**Stated problem**
Reproduce the passage on the Section 35 order from "The Secretary of State for Scotland and" to "a devolved administration.", substituting "UK government" for "British government".

**Document text**
┌────────

What are you prepared to do?

Shona Robison portrays Alister Jack’s intervention as if it was an outrage. The reality, of course, is that Jack has acted entirely within the law. So, it is not Jack’s intervention that is outrageous but the law which permits it. Under Section 35 of the Scotland Act 1998, the Secretary of State for Scotland needs only “reasonable grounds” to believe a Section 35 order prohibiting the submission of an Act of the Scottish Parliament for Royal Assent is warranted. He is the sole judge of what constitutes “reasonable grounds”. The most that might be expected of a British court is that it would politely ask the Minister to clarify the grounds he has deemed reasonable. The wording would be tweaked. The prohibition would remain.

The Secretary of State for Scotland and the British government he represents have precisely no obligation to assist the Scottish Government in its drafting of legislation. Indeed, had the British government sought to intervene in that process, I have not the slightest doubt that Shona Robison would have been among the first and most indignant of those protesting such ‘interference’ in the work of a devolved administration.

My point here is not to justify or rationalise Alister Jack’s issuing of a Section 35 order, but to point out that this intervention requires no justification or rationalisation. The Union gives the British state that kind of power. We can object all we like to Jack’s high-handed behaviour. But we can do absolutely nothing about it. In 2014, the people of Scotland chose the Union over themselves. The Scottish Government continues to concede the superiority of the British parliament. So long as this is the situation, the likes of Alister Jack can act as high-handedly as he wants.

└────────

**Recorded information**
┌────────

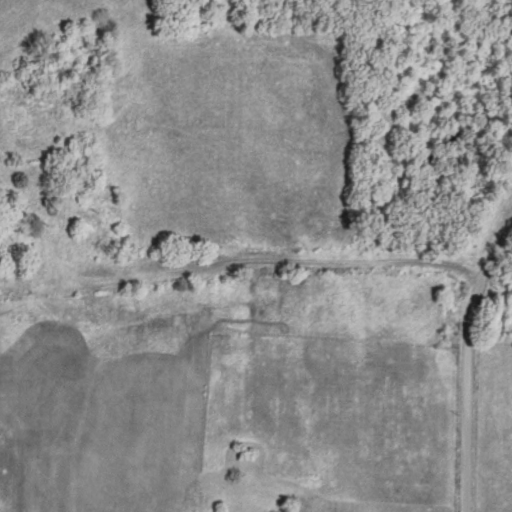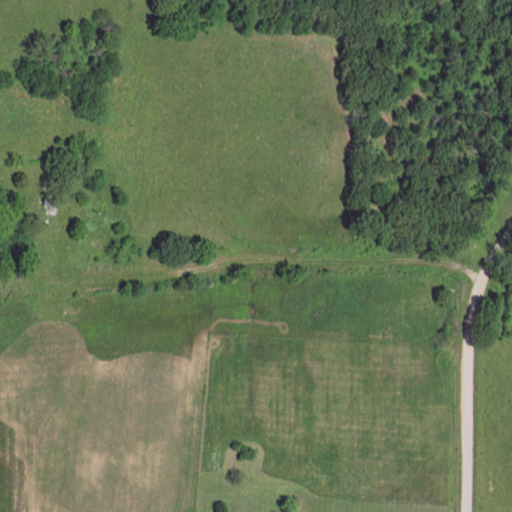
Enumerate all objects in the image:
road: (243, 262)
road: (467, 366)
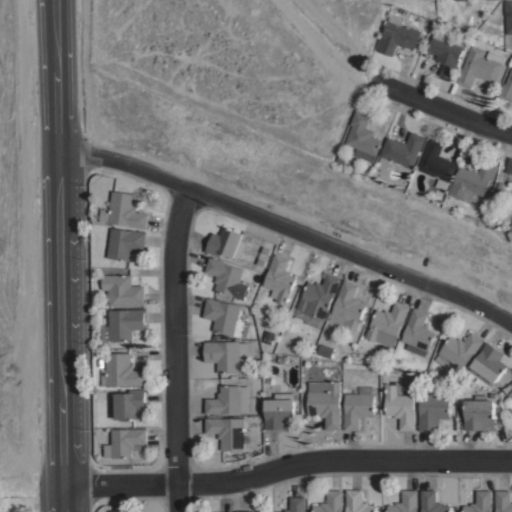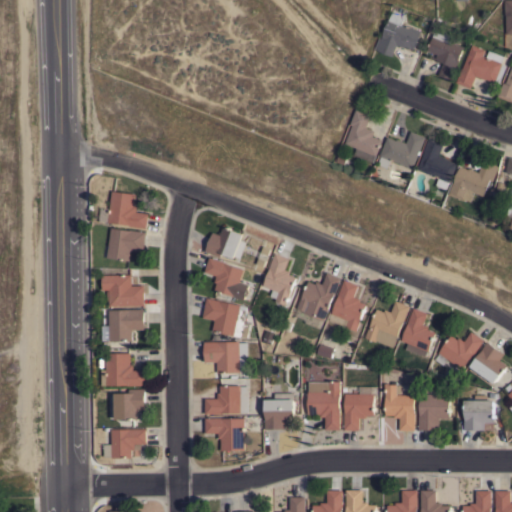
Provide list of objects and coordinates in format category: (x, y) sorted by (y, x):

└────────

**The output**
The Secretary of State for Scotland and the UK government he represents have precisely no obligation to assist the Scottish Government in its drafting of legislation. Indeed, had the UK government sought to intervene in that process, I have not the slightest doubt that Shona Robison would have been among the first and most indignant of those protesting such ‘interference’ in the work of a devolved administration.